Oliveira graduated from San Francisco's George Washington High School.[1] He attended college in Oakland; first at Mills College, where he attended a class taught by Max Beckmann, and later at California College of the Arts, where he received a BFA in 1951 and an MFA in 1952. Oliveira taught art at several colleges, including the California College of the Arts and Stanford University.

  • 1952-53 California College of Arts and Crafts, Oakland, CA
  • 1955-56 California College of Arts and Crafts, Oakland, CA
  • 1964-96 Professor of Studio Arts, Stanford University, CA

Awards

  • 2000 Distinguished Degree of "Commander" in "The Order of the Infante D. Henrique" awarded by the President of Portugal and the Portuguese government.
  • 1997 University California Press, Berkeley to publish a major monograph on the life and work of Nathan Oliveira. Susan Landauer, Author.
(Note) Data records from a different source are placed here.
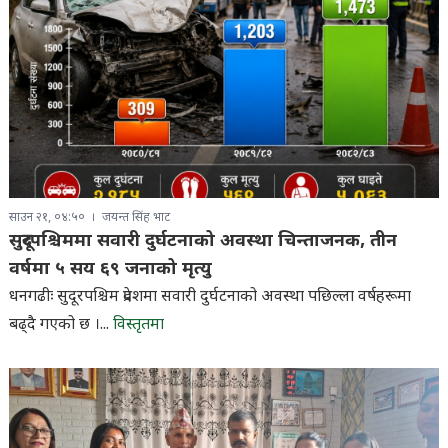
साउन २१, ०४:५०
जयन्त सिंह भाट
सुदूरपश्चिममा सवारी दुर्घटनाको अवस्था चिन्ताजनक, तीन
वर्षमा ५ सय ६९ जनाको मृत्यु
धनगढीः सुदूरपश्चिम प्रदेशमा सवारी दुर्घटनाको अवस्था पछिल्ला वर्षहरूमा
बढ्दै गएको छ ।...
विस्तृतमा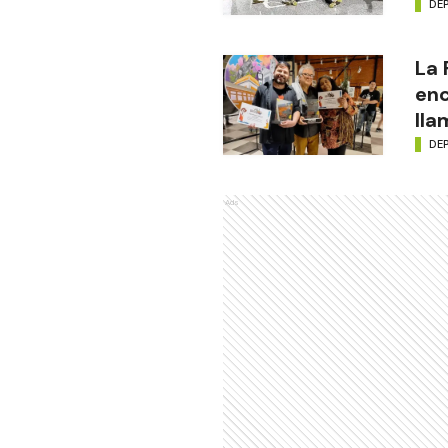
DE
La
enc
lla
DE
Ads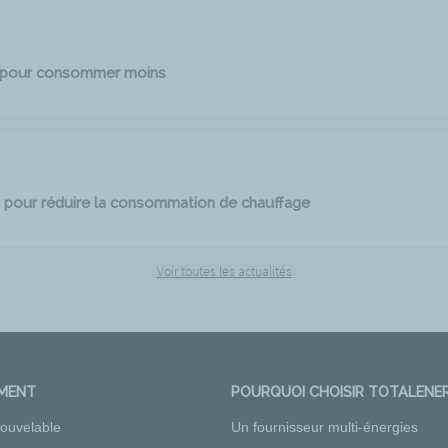
e pour consommer moins
 pour réduire la consommation de chauffage
Voir toutes les actualités
EMENT
POURQUOI CHOISIR TOTALENER
nouvelable
Un fournisseur multi-énergies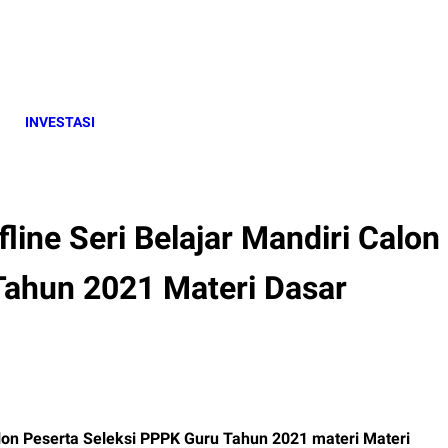
INVESTASI
ine Seri Belajar Mandiri Calon
Tahun 2021 Materi Dasar
lon Peserta Seleksi PPPK Guru Tahun 2021 materi Materi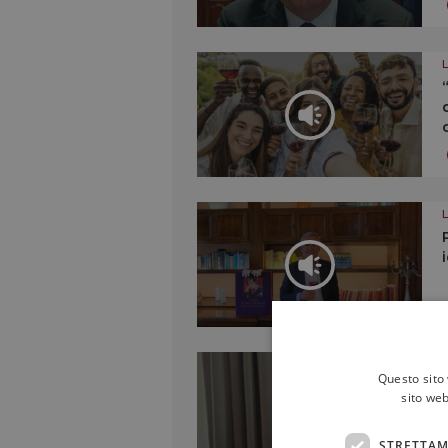
Questo sito 
sito web
STRETTAM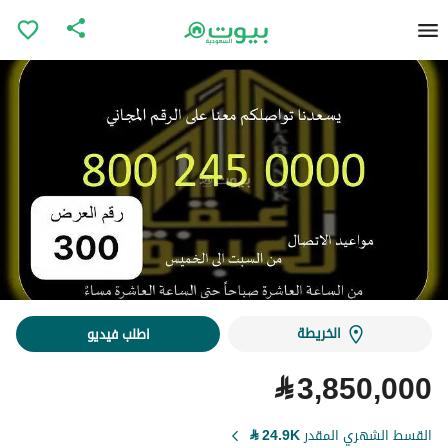
الخريطة
اطلب فيديو
⃁
3,850,000
القسط الشهري المقدر
24.9K
⃁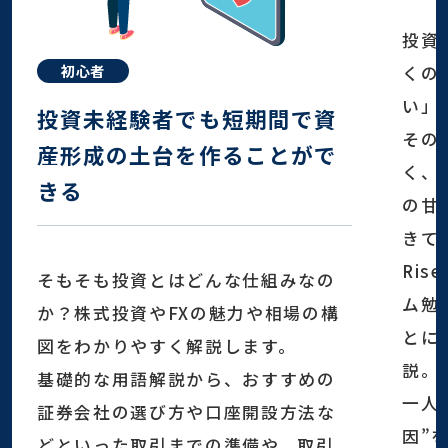
投資
初心者
くの
い」
投資未経験者でも短期間で資
その
産形成の土台を作ることがで
く、
きる
の甘
きて
Ris
そもそも投資とはどんな仕組みなの
ム勉
か？株式投資やFXの魅力や相場の構
とに
図をわかりやすく解説します。
説。
基礎的な用語解説から、おすすめの
一人
証券会社の選び方や口座開設方法な
因”
どといった取引までの準備や、取引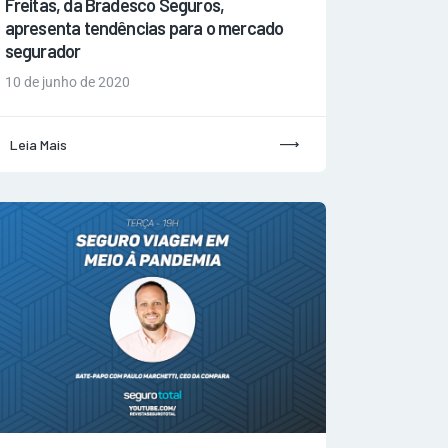
Freitas, da Bradesco Seguros,
apresenta tendências para o mercado
segurador
10 de junho de 2020
Leia Mais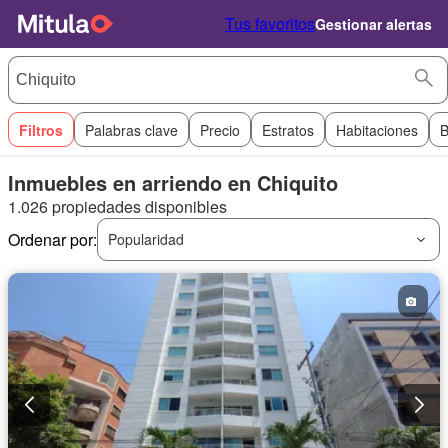
Tus favoritos
Gestionar alertas
Filtros
Palabras clave
Precio
Estratos
Habitaciones
B
Inmuebles en arriendo en Chiquito
1.026 propiedades disponibles
Ordenar por:
Popularidad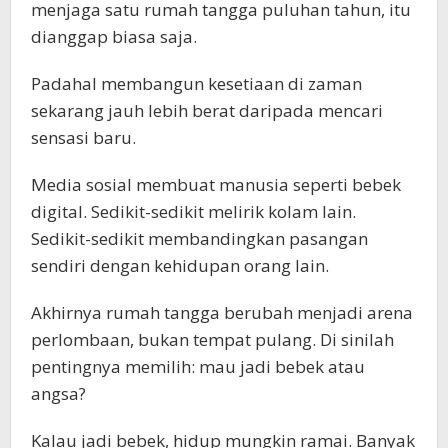
menjaga satu rumah tangga puluhan tahun, itu
dianggap biasa saja.
Padahal membangun kesetiaan di zaman
sekarang jauh lebih berat daripada mencari
sensasi baru.
Media sosial membuat manusia seperti bebek
digital. Sedikit-sedikit melirik kolam lain.
Sedikit-sedikit membandingkan pasangan
sendiri dengan kehidupan orang lain.
Akhirnya rumah tangga berubah menjadi arena
perlombaan, bukan tempat pulang. Di sinilah
pentingnya memilih: mau jadi bebek atau
angsa?
Kalau jadi bebek, hidup mungkin ramai. Banyak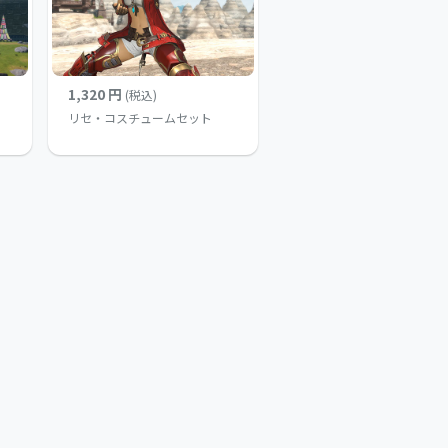
1,320 円
(税込)
リセ・コスチュームセット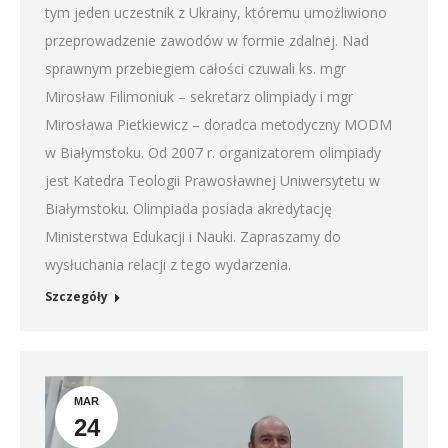
tym jeden uczestnik z Ukrainy, któremu umożliwiono
przeprowadzenie zawodów w formie zdalnej. Nad
sprawnym przebiegiem całości czuwali ks. mgr
Mirosław Filimoniuk – sekretarz olimpiady i mgr
Mirosława Pietkiewicz – doradca metodyczny MODM
w Białymstoku. Od 2007 r. organizatorem olimpiady
jest Katedra Teologii Prawosławnej Uniwersytetu w
Białymstoku. Olimpiada posiada akredytację
Ministerstwa Edukacji i Nauki. Zapraszamy do
wysłuchania relacji z tego wydarzenia.
Szczegóły
MAR
24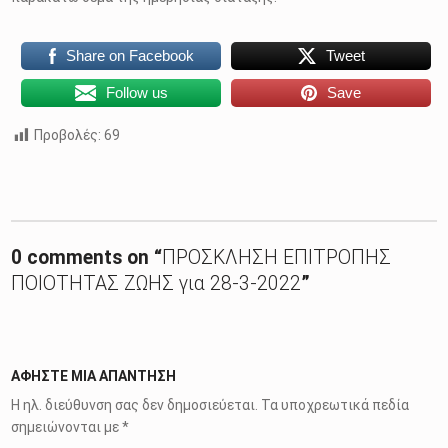
Share on Facebook
Tweet
Follow us
Save
Προβολές:
69
Skip back to main navigation
0 comments on “
ΠΡΟΣΚΛΗΣΗ ΕΠΙΤΡΟΠΗΣ
ΠΟΙΟΤΗΤΑΣ ΖΩΗΣ για 28-3-2022
”
ΑΦΉΣΤΕ ΜΙΑ ΑΠΆΝΤΗΣΗ
Η ηλ. διεύθυνση σας δεν δημοσιεύεται.
Τα υποχρεωτικά πεδία
σημειώνονται με
*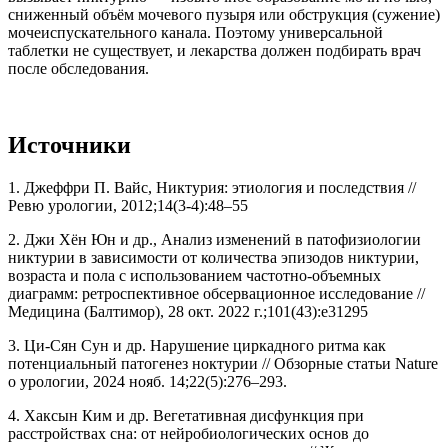
сниженный объём мочевого пузыря или обструкция (сужение)
мочеиспускательного канала. Поэтому универсальной
таблетки не существует, и лекарства должен подбирать врач
после обследования.
Источники
1. Джеффри П. Вайс, Никтурия: этиология и последствия //
Ревю урологии, 2012;14(3-4):48–55
2. Джи Хён Юн и др., Анализ изменений в патофизиологии
никтурии в зависимости от количества эпизодов никтурии,
возраста и пола с использованием частотно-объемных
диаграмм: ретроспективное обсервационное исследование //
Медицина (Балтимор), 28 окт. 2022 г.;101(43):e31295
3. Ци-Сян Сун и др. Нарушение циркадного ритма как
потенциальный патогенез ноктурии // Обзорные статьи Nature
о урологии, 2024 нояб. 14;22(5):276–293.
4. Хаксын Ким и др. Вегетативная дисфункция при
расстройствах сна: от нейробиологических основ до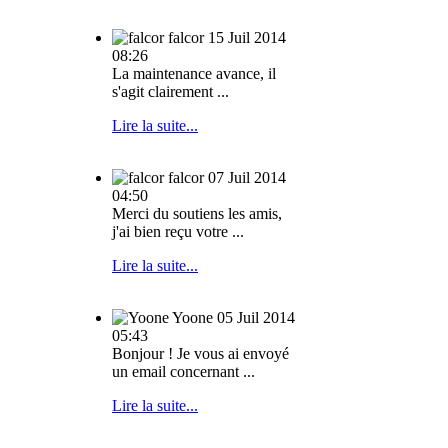
falcor
15 Juil 2014
08:26
La maintenance avance, il
s'agit clairement ...
Lire la suite...
falcor
07 Juil 2014
04:50
Merci du soutiens les amis,
j'ai bien reçu votre ...
Lire la suite...
Yoone
05 Juil 2014
05:43
Bonjour ! Je vous ai envoyé
un email concernant ...
Lire la suite...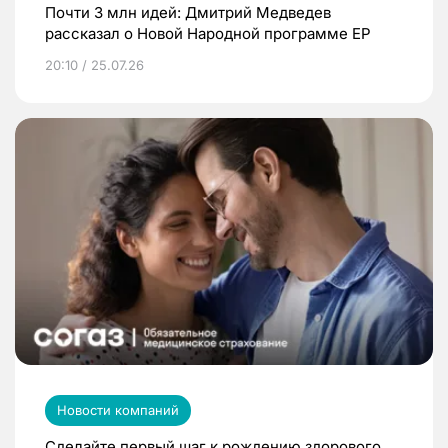
Почти 3 млн идей: Дмитрий Медведев
рассказал о Новой Народной программе ЕР
20:10 / 25.07.26
Новости компаний
Сделайте первый шаг к рождению здорового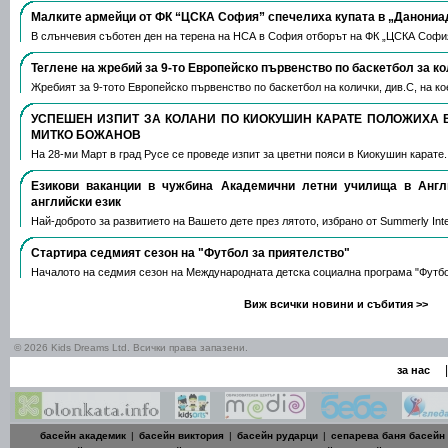
Малките армейци от ФК “ЦСКА София” спечелиха купата в „Данониа
В слънчевия съботен ден на терена на НСА в София отборът на ФК „ЦСКА Софи
Теглене на жребий за 9-то Европейско първенство по баскетбол за к
Жребият за 9-тото Европейско първенство по баскетбол на колички, див.С, на 
УСПЕШЕН ИЗПИТ ЗА КОЛАНИ ПО КИОКУШИН КАРАТЕ ПОЛОЖИХА 
МИТКО БОЖАНОВ
На 28-ми Март в град Русе се проведе изпит за цветни пояси в Киокушин карате
Езикови ваканции​ в чужбина Академични летни училища в Анг
английски език
Най-доброто за развитието на Вашето дете през лятото, избрано от Summerly Inte
Стартира седмият сезон на "Футбол за приятелство"
Началото на седмия сезон на Международната детска социална програма "Футб
Виж всички новини и събития >>
© 2026 Kids Dreams Ltd. Всички права запазени.
|
за нас
басейн академик
|
басейн виктория
|
басейн рударци
|
сепарева баня басейн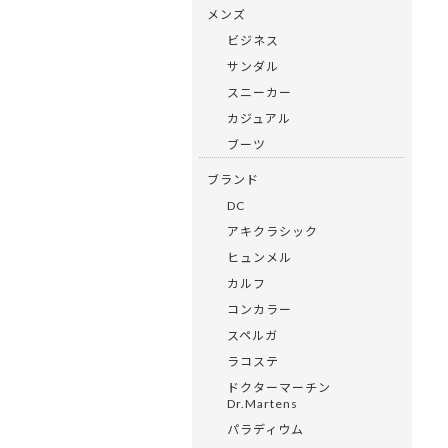
メンズ
ビジネス
サンダル
スニーカー
カジュアル
ブーツ
ブランド
DC
アキクラシック
ヒュンメル
カルフ
コンカラー
スペルガ
ラコステ
ドクターマーチン
Dr.Martens
パラディウム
Work to begin in 1998.
  • 1996 Honorary Doctorate of Fine Arts, Honoris Causa, San Francisco Art Institute, San Francisco, CA
  • California Society of Printmakers Honors Nathan Oliveira for Distinguished Artistic Achievement
  • 1994 Elected Fellow, American Academy of Arts and Sciences, Cambridge
  • Elected Academy Membership (Fellow), American Academy of Arts and Letters, New York, NY
  • 1992 Ann O'Day Maples Professor in the Arts Emeritus, Stanford University, CA
  • 1988 Ann O'Day Maples Professor in the Arts, Endowed Chair, Stanford University, CA
  • 1985 Academician, Graphic Arts, National Academy of Design, New York, NY
  • 1984 Academy Institute Award in Art, American Academy and Institute of Arts and Letters, New York, NY
  • 1982 Elected Associate Member, National Academy of Design, New York, NY
  • 1974 National Endowment for the Arts, Individual Artist Grant
  • 1968 Doctor of Fine Arts Degree, Honoris Causa, California College of Arts and Crafts, Oakland, CA
  • 1964 Tamarind Lithography Fellowship, Los Angeles, CA
  • 1963 Arte Actual de America y Espana Special Prize, Madrid, Spain Tamarind Lithography Fellowship, Los Angeles, CA
  • 1959 Norman Wait Harris Bronze Medal, The Art Institute of Chicago, Chicago, IL
  • 1958 John Simon Guggenheim Fellowship
  • 1957 Louis Comfort Tiffany Foundation Grant

Artistic association

He was a member of the Bay Area Figurative Movement: a group of San Francisco Bay Area artists in the 1950s and 1960s who sought a return to figurative painting as a reaction to non-objective abstract painting. Other Bay Area Figurative School artists include Richard Diebenkorn, David Park, Elmer Bischoff, and later, Joan Brown, and Manuel Neri. Oliveira is also known as an outstanding printmaker who has executed many unique works in the monotype medium. He has exhibited his paintings in museums and galleries throughout the world.

Recent work

Oliveira was most recently at work on a series of paintings inspired the by Gerard Manley Hopkins poem "The Windhover," a work which he had hoped would be permanently housed at a contemplative center planned for Stanford University and may still be.

Nathan was one of four artist in the "Ashes to Life - A Portuguese American Story in Art", which was published in English and Portuguese for the exhibit of the same name with artists Mel Ramos, Joao de Brito and John Matos in 2008.

Death

Nathan Oliveira died at his home in Stanford, California on November 13, 2010.

References

  1. ^ Baker, Kenneth (November 19, 2010) "Nathan Oliveria - Giant on Bay Area Art Scene." San Francisco Chronicle.